Eager seniors arrived with their cell phones. Some weren’t sure how to answer phone calls. One woman was struggling to navigate her inbox. Help increasing font size seemed to be a common request.

Fortunately, Girl Scout Troop 60013 was prepared for every question that came their way.

This past week, these Girl Scouts based in Arlington, Virginia hosted what they are calling ‘Tech Bridge”. This user group is especially for local seniors needing help with their smart devices.

“Some had specific questions, but a lot of people came and just wanted to learn,” Maura Sammis, a Girl Scout Cadette. “I set [Apple Pay] up for a couple [of] people and they were really excited about that.”

Fellow Girl Scout Sarah Middleton said last week’s clinic helped around ten seniors with “a very broad spectrum” of tech-related questions.

“I was teaching this older woman how to text people, and the first thing that she did was text her daughter,” Middleton recalled. “And I thought that was really sweet, and it just made me feel really, really happy.”

This year’s eighth-graders were responsible for the idea of opening a tech support clinic. The idea seemed like a perfect fit for the Girl Scout Silver Award, the organization’s top honor.

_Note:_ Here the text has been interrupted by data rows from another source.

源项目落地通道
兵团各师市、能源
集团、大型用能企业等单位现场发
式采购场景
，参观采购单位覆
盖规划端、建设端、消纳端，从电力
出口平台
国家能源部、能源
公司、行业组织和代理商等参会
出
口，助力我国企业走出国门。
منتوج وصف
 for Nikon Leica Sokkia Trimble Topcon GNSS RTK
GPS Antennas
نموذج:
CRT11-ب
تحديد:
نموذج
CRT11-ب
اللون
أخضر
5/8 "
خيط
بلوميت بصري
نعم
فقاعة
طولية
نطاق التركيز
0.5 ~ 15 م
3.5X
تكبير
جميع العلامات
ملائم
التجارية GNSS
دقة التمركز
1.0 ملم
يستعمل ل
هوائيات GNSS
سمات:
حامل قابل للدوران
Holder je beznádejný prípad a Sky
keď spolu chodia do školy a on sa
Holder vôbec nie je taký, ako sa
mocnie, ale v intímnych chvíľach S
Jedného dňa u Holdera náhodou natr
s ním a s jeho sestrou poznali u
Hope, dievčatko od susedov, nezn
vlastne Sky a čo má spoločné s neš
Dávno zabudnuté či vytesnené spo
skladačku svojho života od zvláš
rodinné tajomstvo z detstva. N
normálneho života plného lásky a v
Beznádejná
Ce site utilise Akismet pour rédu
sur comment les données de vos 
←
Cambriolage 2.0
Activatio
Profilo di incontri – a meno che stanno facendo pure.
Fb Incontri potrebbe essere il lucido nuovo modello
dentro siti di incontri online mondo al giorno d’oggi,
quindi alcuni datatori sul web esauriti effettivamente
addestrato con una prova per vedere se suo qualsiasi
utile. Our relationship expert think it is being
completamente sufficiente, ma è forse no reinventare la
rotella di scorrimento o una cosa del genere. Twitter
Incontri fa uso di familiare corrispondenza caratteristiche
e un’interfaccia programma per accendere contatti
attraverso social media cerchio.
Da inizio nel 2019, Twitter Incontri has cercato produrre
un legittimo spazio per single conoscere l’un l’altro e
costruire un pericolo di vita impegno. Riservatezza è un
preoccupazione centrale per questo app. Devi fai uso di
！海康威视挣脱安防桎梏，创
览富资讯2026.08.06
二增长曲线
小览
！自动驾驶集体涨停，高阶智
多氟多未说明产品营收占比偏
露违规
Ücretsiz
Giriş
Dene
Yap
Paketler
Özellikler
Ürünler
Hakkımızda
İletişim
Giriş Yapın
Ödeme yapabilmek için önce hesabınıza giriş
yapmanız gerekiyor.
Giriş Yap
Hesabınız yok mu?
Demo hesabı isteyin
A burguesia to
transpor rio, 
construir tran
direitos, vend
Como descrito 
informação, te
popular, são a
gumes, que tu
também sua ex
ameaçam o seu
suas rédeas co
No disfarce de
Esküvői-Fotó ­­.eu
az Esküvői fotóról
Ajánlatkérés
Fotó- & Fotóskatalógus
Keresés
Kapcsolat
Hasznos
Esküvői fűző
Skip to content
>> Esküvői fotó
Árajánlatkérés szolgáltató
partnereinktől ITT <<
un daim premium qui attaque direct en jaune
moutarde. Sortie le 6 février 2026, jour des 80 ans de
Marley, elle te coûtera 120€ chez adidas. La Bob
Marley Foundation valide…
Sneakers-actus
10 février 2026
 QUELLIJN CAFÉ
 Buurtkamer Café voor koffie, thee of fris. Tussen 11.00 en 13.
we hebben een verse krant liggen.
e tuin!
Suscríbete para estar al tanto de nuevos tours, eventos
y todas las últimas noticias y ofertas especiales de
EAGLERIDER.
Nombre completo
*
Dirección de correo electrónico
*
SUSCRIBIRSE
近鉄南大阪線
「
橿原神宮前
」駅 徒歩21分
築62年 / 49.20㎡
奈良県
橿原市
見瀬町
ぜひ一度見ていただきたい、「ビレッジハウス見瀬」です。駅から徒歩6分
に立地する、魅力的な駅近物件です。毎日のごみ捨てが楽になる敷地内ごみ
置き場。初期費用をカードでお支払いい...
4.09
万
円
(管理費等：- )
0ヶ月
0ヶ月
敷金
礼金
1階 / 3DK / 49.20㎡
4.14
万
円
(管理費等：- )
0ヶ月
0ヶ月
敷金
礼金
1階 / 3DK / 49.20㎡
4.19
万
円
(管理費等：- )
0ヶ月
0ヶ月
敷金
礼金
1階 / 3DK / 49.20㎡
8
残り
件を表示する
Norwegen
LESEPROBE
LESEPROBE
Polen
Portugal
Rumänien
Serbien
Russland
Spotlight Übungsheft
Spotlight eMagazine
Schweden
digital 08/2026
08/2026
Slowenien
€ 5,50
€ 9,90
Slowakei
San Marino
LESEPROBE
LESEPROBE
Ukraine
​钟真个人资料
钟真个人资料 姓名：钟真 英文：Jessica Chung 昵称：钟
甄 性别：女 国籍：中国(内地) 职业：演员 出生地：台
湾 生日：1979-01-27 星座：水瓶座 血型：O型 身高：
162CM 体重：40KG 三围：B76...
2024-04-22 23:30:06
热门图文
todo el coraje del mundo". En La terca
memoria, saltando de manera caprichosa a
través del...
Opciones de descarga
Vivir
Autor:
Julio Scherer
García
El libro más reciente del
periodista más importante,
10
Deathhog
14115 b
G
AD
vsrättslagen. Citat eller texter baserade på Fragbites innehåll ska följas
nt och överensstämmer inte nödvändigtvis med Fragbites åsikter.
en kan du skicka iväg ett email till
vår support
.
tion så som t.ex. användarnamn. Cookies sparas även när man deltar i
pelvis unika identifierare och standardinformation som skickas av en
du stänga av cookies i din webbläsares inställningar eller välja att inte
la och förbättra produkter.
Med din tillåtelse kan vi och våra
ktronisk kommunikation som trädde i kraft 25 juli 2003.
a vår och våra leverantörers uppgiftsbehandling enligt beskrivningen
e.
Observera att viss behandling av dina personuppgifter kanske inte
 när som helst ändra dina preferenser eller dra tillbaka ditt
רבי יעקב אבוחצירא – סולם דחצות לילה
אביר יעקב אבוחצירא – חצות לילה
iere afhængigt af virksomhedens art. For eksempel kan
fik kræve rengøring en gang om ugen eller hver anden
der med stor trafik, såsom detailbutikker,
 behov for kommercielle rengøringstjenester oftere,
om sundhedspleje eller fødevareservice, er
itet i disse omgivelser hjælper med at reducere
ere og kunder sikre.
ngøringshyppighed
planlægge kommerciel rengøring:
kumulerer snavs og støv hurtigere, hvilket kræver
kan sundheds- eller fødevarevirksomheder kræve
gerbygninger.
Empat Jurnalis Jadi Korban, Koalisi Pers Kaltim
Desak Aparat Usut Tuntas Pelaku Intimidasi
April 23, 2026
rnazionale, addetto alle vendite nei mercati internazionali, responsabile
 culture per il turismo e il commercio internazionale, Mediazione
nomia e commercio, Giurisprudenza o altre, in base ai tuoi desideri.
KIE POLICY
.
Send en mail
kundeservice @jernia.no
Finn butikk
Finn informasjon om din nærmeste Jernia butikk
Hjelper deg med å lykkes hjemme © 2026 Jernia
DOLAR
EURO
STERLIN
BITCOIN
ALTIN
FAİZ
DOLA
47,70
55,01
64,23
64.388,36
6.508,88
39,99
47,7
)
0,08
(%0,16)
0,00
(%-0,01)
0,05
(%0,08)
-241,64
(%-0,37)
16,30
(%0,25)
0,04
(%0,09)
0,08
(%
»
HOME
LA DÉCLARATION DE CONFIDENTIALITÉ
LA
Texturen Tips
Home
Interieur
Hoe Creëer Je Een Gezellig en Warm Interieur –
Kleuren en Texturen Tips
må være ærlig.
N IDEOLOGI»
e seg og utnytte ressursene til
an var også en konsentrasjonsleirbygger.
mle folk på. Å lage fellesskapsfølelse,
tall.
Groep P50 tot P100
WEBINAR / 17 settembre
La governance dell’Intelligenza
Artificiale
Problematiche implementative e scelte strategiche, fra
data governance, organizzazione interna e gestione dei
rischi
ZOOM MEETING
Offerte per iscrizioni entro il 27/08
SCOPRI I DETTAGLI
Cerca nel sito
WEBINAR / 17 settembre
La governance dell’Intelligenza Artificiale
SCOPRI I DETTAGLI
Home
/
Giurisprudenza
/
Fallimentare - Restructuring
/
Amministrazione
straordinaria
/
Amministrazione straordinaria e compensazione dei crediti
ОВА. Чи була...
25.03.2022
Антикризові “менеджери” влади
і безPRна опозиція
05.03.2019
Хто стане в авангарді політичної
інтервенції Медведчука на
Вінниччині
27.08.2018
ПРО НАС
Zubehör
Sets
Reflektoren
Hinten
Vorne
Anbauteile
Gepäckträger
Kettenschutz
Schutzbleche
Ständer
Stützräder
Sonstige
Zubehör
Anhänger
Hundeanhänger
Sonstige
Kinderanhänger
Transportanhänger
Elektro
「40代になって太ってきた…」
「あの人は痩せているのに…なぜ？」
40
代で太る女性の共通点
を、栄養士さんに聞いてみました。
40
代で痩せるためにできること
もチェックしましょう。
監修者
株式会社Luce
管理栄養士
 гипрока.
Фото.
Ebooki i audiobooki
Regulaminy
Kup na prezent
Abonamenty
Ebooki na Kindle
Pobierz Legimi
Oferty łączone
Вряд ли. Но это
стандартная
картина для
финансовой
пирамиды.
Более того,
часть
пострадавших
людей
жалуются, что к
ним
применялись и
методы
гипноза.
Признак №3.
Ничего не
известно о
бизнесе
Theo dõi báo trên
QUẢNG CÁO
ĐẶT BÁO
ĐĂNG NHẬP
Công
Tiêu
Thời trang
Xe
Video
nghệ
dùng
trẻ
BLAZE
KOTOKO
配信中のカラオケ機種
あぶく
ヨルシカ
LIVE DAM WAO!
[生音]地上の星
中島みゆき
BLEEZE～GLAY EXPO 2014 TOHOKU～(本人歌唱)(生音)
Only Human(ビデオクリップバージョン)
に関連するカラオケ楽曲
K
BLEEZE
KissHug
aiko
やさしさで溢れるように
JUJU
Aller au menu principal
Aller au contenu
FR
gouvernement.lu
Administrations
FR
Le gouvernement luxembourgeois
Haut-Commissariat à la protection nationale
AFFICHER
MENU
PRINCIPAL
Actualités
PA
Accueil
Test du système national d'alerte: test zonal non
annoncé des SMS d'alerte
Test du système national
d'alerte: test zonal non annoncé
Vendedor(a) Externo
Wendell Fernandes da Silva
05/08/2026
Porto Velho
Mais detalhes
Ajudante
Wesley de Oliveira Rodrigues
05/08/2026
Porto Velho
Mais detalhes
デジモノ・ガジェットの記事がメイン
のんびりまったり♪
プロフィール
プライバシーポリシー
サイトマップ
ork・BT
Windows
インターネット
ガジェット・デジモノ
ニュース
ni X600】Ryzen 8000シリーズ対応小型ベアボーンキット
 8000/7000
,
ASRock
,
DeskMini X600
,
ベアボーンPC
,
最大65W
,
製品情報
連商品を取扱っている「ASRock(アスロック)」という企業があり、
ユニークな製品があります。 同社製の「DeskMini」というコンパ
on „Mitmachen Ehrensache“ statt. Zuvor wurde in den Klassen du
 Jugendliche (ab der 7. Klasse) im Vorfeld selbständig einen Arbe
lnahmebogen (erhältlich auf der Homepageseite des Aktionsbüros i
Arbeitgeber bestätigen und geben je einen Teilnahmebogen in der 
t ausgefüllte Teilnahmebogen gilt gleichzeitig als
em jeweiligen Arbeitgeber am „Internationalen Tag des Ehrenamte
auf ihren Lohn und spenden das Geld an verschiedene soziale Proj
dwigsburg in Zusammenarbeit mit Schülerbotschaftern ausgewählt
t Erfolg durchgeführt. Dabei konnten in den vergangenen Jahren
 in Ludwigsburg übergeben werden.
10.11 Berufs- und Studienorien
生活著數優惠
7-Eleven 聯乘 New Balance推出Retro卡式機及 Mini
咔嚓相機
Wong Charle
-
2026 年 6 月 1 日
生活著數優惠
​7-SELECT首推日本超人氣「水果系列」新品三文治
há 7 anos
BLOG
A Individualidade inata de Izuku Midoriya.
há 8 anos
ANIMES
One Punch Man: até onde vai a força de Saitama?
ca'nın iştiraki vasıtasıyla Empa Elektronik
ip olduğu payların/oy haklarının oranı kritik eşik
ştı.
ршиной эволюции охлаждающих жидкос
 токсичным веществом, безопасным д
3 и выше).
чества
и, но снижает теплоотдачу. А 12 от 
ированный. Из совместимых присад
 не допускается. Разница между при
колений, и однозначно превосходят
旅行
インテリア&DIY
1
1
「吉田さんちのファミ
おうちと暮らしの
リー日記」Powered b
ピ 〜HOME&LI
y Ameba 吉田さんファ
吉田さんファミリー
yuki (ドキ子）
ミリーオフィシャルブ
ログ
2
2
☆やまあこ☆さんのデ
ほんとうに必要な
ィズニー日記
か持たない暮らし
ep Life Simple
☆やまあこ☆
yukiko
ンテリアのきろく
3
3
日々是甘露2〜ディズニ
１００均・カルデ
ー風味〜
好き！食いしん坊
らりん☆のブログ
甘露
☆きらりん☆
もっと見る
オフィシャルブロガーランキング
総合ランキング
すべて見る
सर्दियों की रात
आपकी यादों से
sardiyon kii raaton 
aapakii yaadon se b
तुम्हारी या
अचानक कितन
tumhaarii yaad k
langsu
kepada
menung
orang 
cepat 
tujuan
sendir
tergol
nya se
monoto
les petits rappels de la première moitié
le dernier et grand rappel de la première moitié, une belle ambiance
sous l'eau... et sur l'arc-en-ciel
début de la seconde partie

“It has to be something that helps your community,” Cadette Tara Udani explained. “And so for us, that was teaching elderly in our community how to use their technology better.”

AARP reports that 83% of Americans between the ages of 50 and 64 own a smartphone. Sammis’ grandmother is one of them. Fortunately, Sammi gained important experience teaching her grandmother how to use her new smart device.

“I realized that you have to go super slow and steady in order for them to process all the information,” Sammis said.

The girls’ adviser, who happens to work for AARP, was quick to echo this advice. She also suggested the girls survey elderly cell phone users in their community to better understand the struggles they were experiencing with their technology.

The Girl Scouts spent their time at the user group helping seniors both individually, spending up to an hour with each person in attendance.

Nancy Taylor, 90, left the user group having learned to text on her Android smartphone.

“Those girls were just marvelous,” Taylor, a great-grandmother of four, said. “They were all set up and ready for us and had a very mature attitude about answering our questions, and they were magnificent.”

In partial fulfillment of the Silver Awards’ requirement to create sustainable results, attendees were provided with a take-home “cheat sheet” to reinforce the skills they had learned. The event was so successful that the Girl Scouts hope to hold more user groups in the near future.

“Pretty much everybody around our age, we all grew up with this kind of technology, but my grandparents, I know, definitely did not,” Middleton added. “I think that this is really important to do, just to help everybody stay safe and stay well-educated.”